L'Italie adopte un décret-loi menaçant gravement le droit d'asile
Le 29 novembre, la Chambre des députés italienne a adopté le très controversé décret-loi sur la sécurité et l'immigration. Cette nouvelle législation menace gravement les droits des demandeurs d'asile, en prévoyant notamment la suppression du statut de protection humanitaire.
La nouvelle législation, portée par Matteo Salvini, le chef de la Ligue du Nord et ministre de l’Intérieur, s’inscrit dans la continuité de la politique anti-migrants développée par le gouvernement Conte depuis sa formation en juin 2018. Elle a été adoptée par les députés italiens le 29 novembre 2018 par 396 voix contre 99.
Ce décret-loi, approuvé à l’unanimité par le Conseil des Ministres fin septembre, avait été présenté par Matteo Salvini comme « un pas en avant pour rendre l'Italie plus sûre, pour combattre mafieux et passeurs avec plus de force et réduire les coûts d'une immigration exagérée ». Le vote du texte intervient dans un climat de défiance à l’encontre des migrants et des réfugiés dans le pays malgré une baisse de 80% des arrivées irrégulières sur le sol italien en 2018 selon l’Organisation Internationale pour les Migrations (OIM) .
Invoquant un délaissement de l’Union Européenne dans la gestion des flux migratoires, le gouvernement italien a élaboré un texte qui durcit nettement la situation des ressortissants étrangers. Une mesure phare de cette loi est la suppression des permis de séjour humanitaire d’une durée de 6 mois à deux ans renouvelable, qui pouvaient être délivrés à l’issue de la procédure d’asile. En 2017, sur 35 130 décisions positives relatives aux demandes d’asile, 20 015 relevaient de ce statut de protection humanitaire soit 57 % des protections accordées. A la place de ce statut, le décret-loi prévoit d’instaurer des permis de séjour particuliers, tels qu’une « protection spéciale » d’un an pour les victimes de violence domestique ou d'exploitation grave au travail, ou d’une durée de six mois dans le cas d’une « catastrophe naturelle dans le pays d’origine ».

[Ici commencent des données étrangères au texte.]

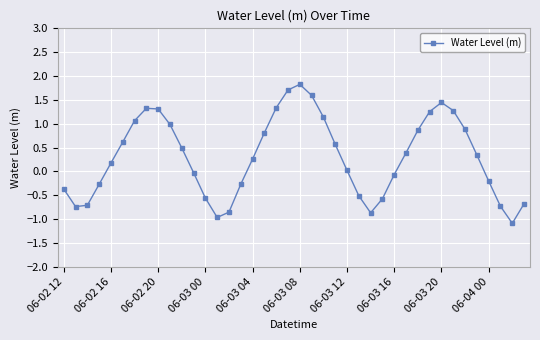

How many lines are shown in the chart?

1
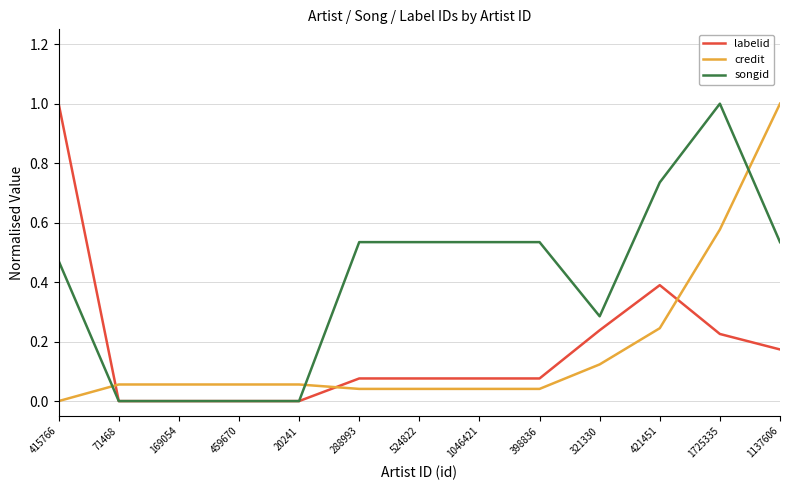

What is the maximum value for credit?

1.0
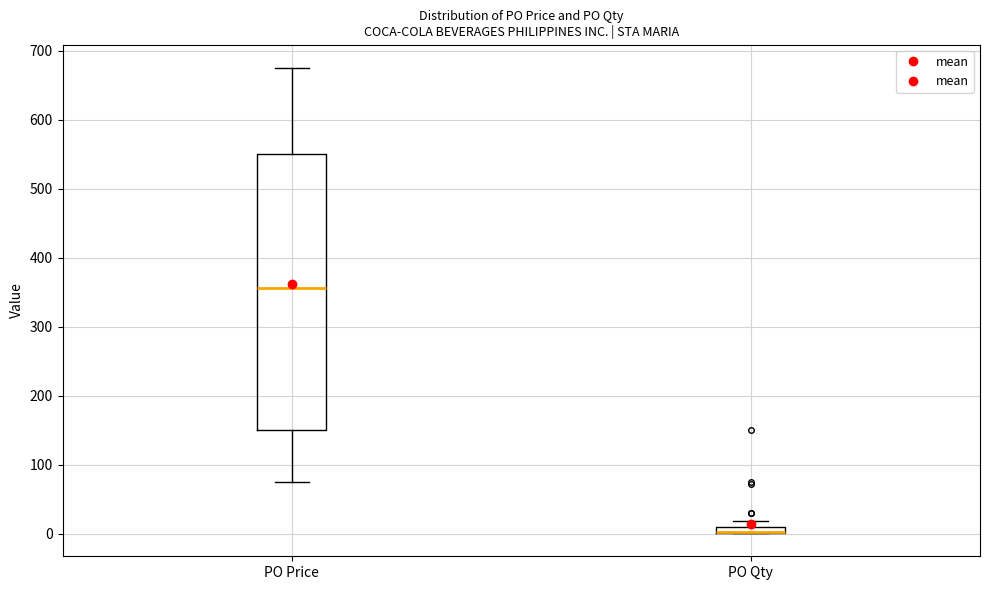

Where is the upper edge of the box for PO Price on the y-axis? The values are not printed on the chart, so give them approximately, as read against the axis.

550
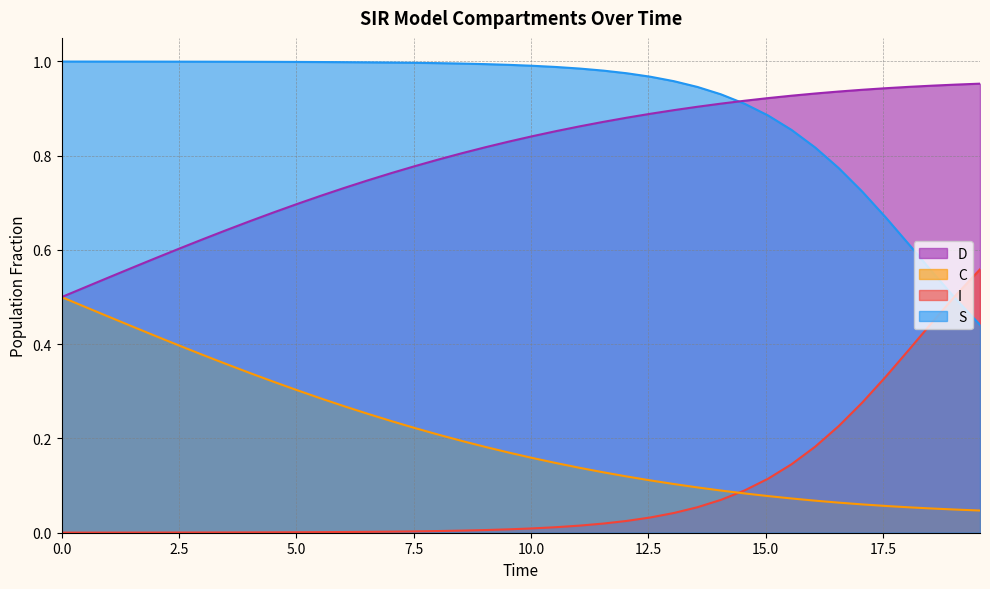

True or false: C has more than 0 points higher than both neighbors.

False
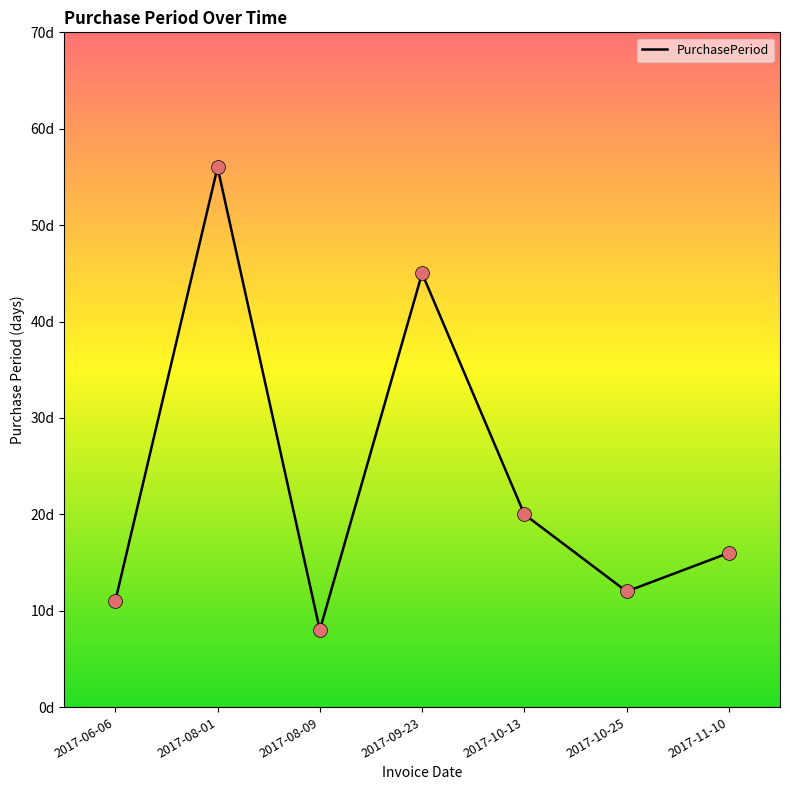

What is the change in value from 2017-08-01 to 2017-10-13?

-36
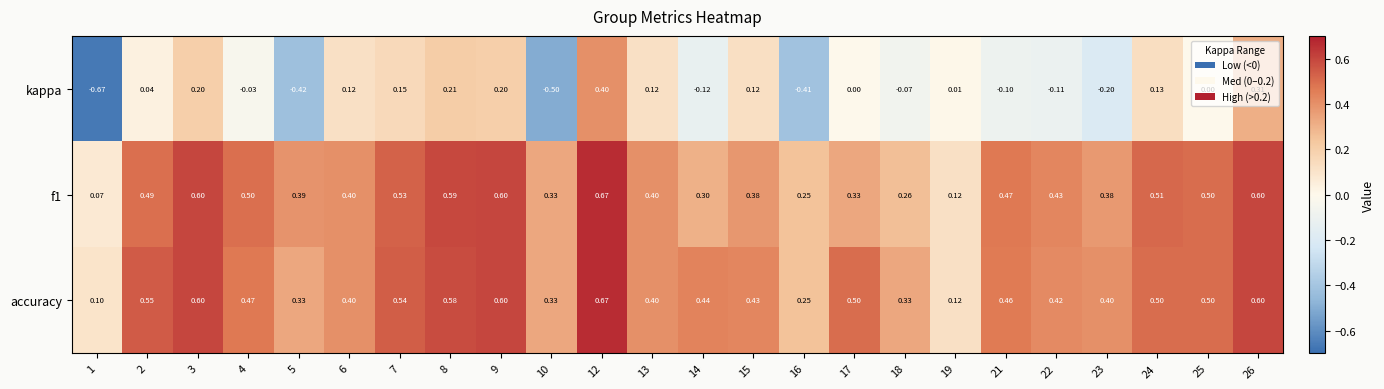

Which label corresponds to the smallest value in the chart?

1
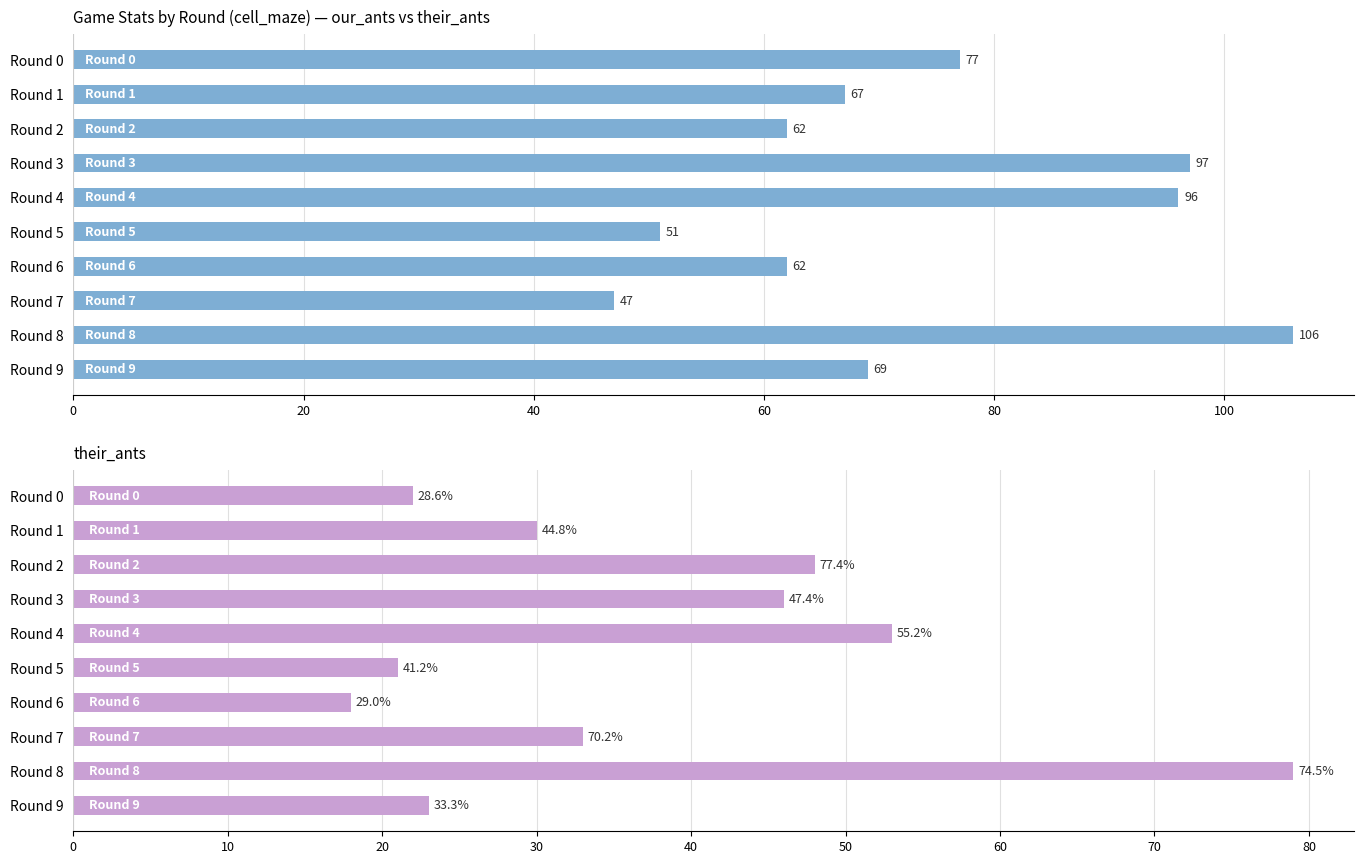

What is the average value of the our_ants series?

73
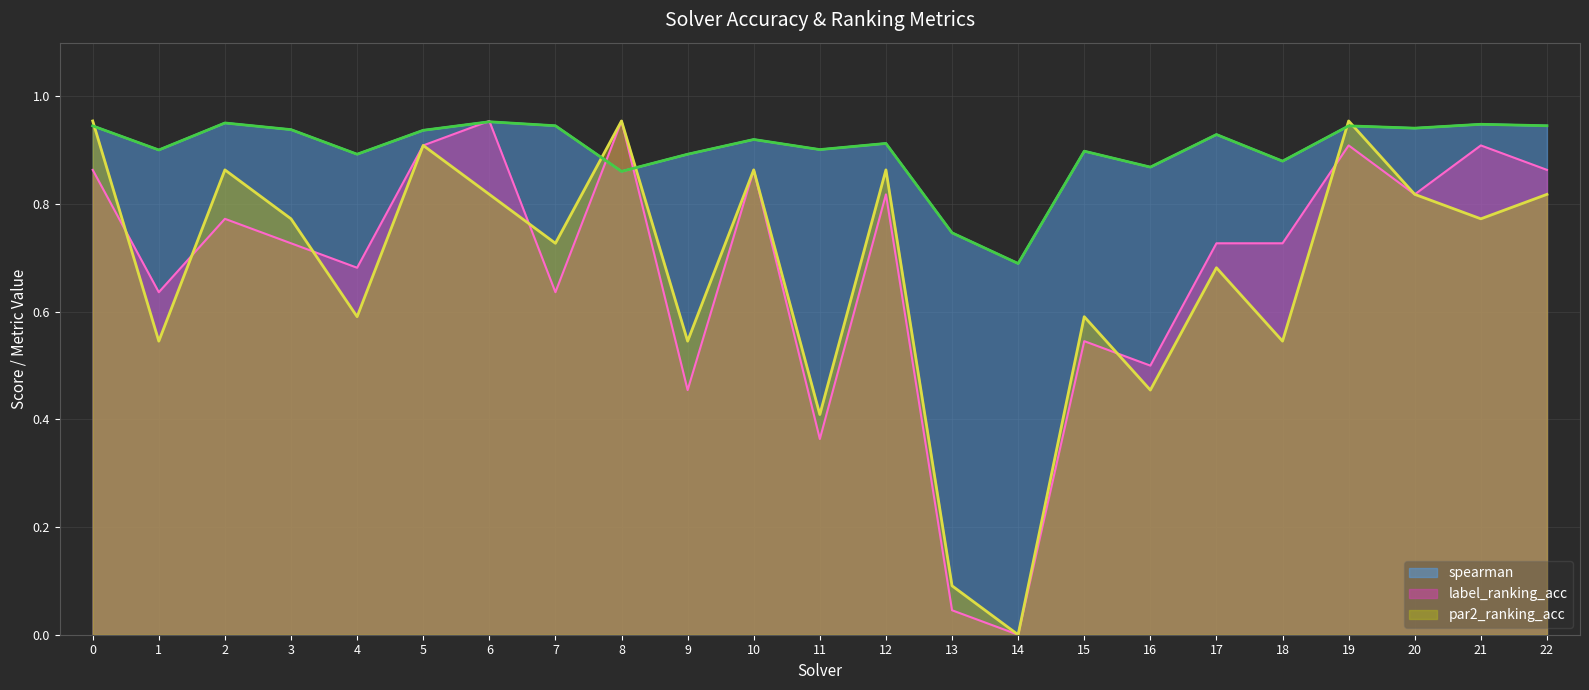

The value of label_ranking_acc at 20 is 0.8. True or false?

True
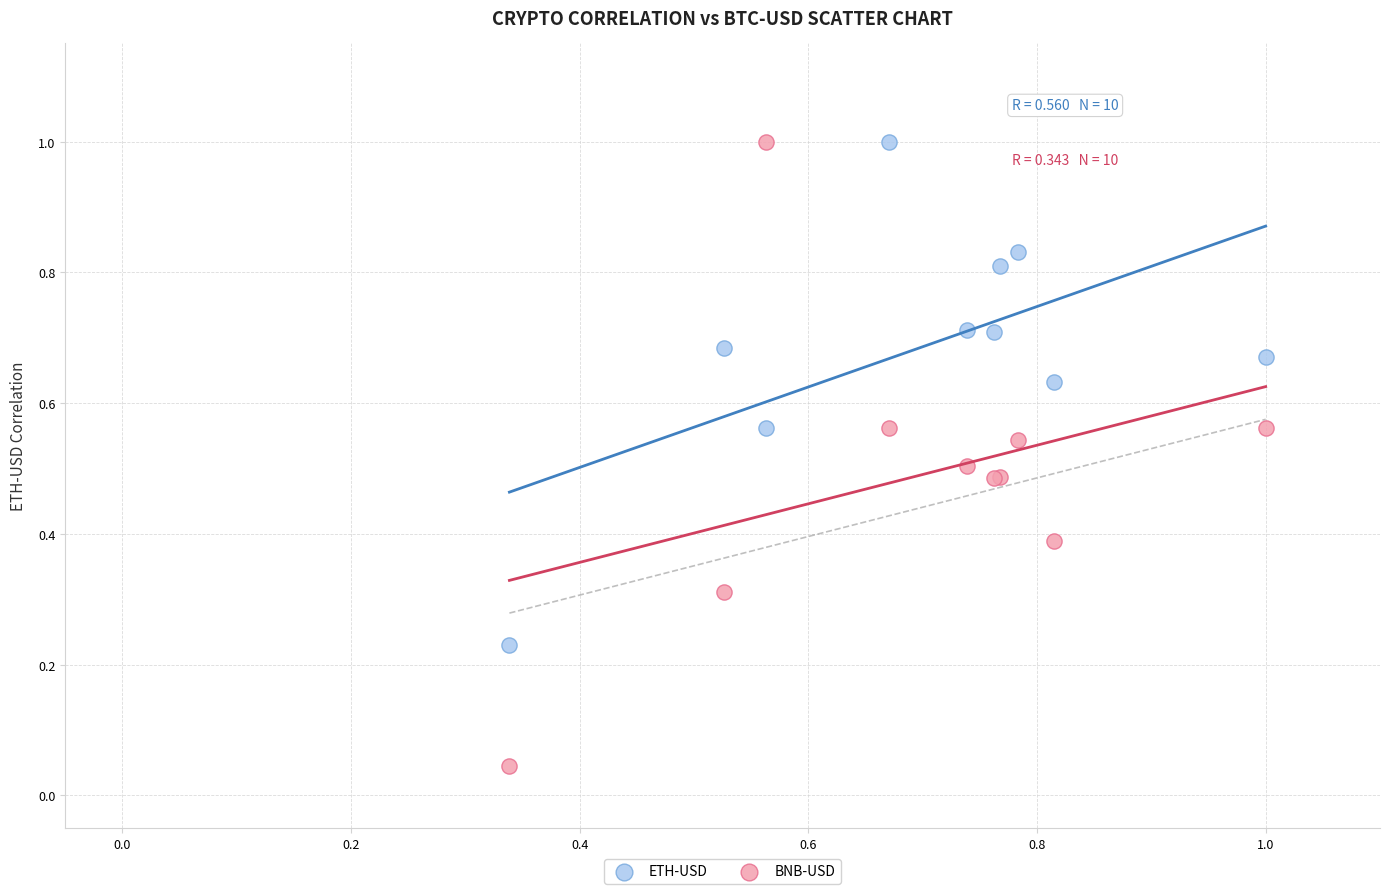

Which series has the widest spread of Y values?

BNB-USD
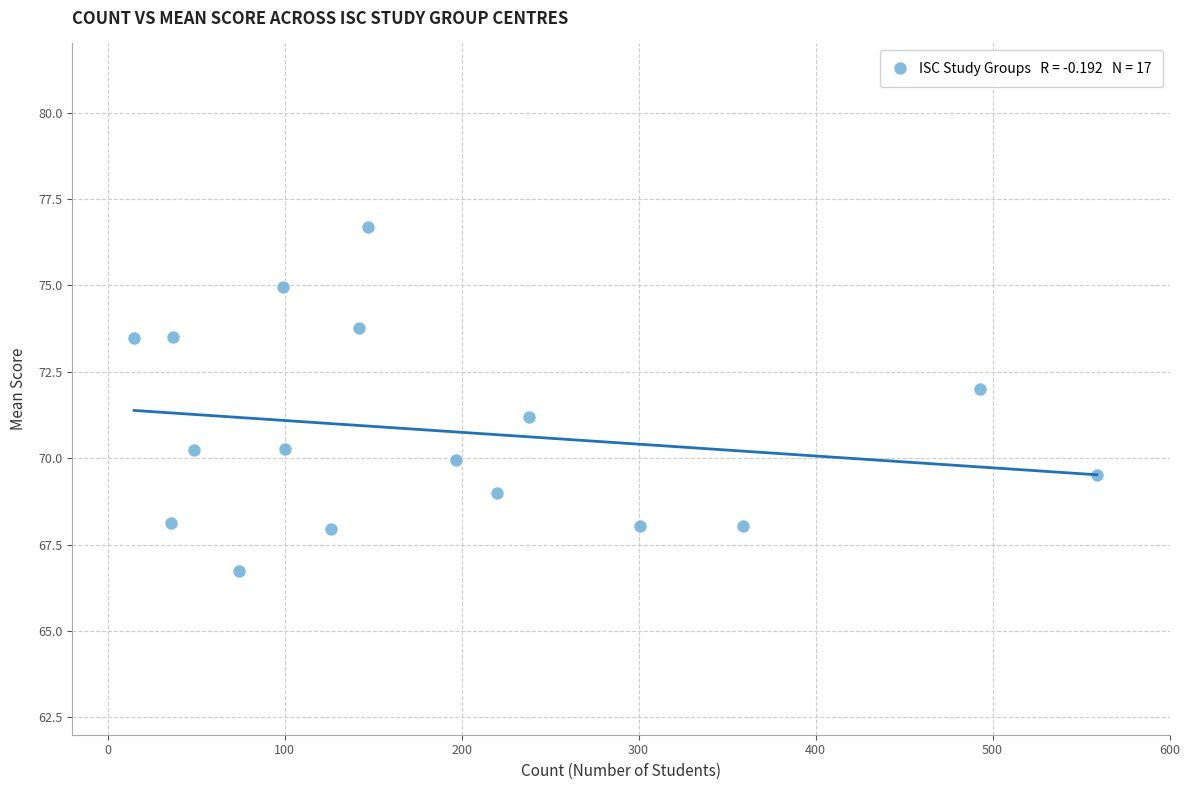

What is the range of Y values (max minus min)?

9.9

Le décret introduit également une réorganisation du système d’accueil et d’éloignement, avec une augmentation de la durée de rétention dans les centres pour le rapatriement de 90 à 180 jours, ainsi que le maintien des demandeurs d’asile dans les hotspots jusqu’à 30 jours ou dans des locaux aux frontières. En outre, seules les personnes dont le statut de réfugié a été reconnu et les mineurs non accompagnés seront désormais éligibles aux centres d’accueil SPRAR (Sistema di protezione per richiedenti asilo e rifugiati), où de nombreux demandeurs d’asile étaient hébergés. Enfin, les motifs de révocation ou de refus de la protection internationale seront dorénavant élargis aux crimes comme les violences sexuelles, la production, la détention ou le trafic de stupéfiants, les braquages ou les extorsions, les vols, les cambriolages, les menaces, les violences ou encore les résistances face aux officiels.
Plusieurs voix se sont élevées afin de s’opposer à ce texte. Au niveau international, le Haut-commissariat des Nations-unies pour les réfugiés s’est déclaré inquiet quant à l’entrée en vigueur de telles mesures qui ne fourniraient pas les « garanties adéquates », alors que Dunja Mijatovic, la Commissaire aux droits de l’homme du Conseil de l’Europe, a pour sa part avancé que cette loi représente un retour en arrière en matière d’accès à la protection internationale. Plus récemment, plusieurs experts des Nations unies ont fustigé dans une déclaration commune « le racisme et la xénophobie éhontés » et se sont prononcés en opposition au texte sur l’immigration, qui « mènerait certainement à des violations du droit international des droits de l’homme ».
La dégradation du système d’asile Italien pourrait avoir des conséquences sur la mise en œuvre du règlement Dublin, dont les dispositions permettant le transfert de demandeurs d’asile vers un pays d’arrivée peuvent notamment être annulées s’il est avéré que l’accès au système d’asile dans cet Etat n’est pas assuré. Avant même l’adoption de ce décret-loi, plusieurs juridictions administratives françaises avaient déjà motivé des annulations de transfert en invoquant la situation italienne en matière d’accueil des demandeurs d’asile ou les difficultés des autorités italienne à traiter les demandes d’asile en conformité avec les exigences légales (voir notamment Cour administrative d’appel – CAA - de Lyon le 2 octobre 2018 ou CAA de Nantes le 5 octobre 2018). La reconnaissance de « défaillances systémiques » du système d’asile italien pourrait aboutir à une suspension des transferts vers ce pays, principal destinataire des requêtes adressées par la France au titre du règlement Dublin (en 2017, 16 360 saisines de l’Italie par la France soit 39% de l’ensemble des saisines).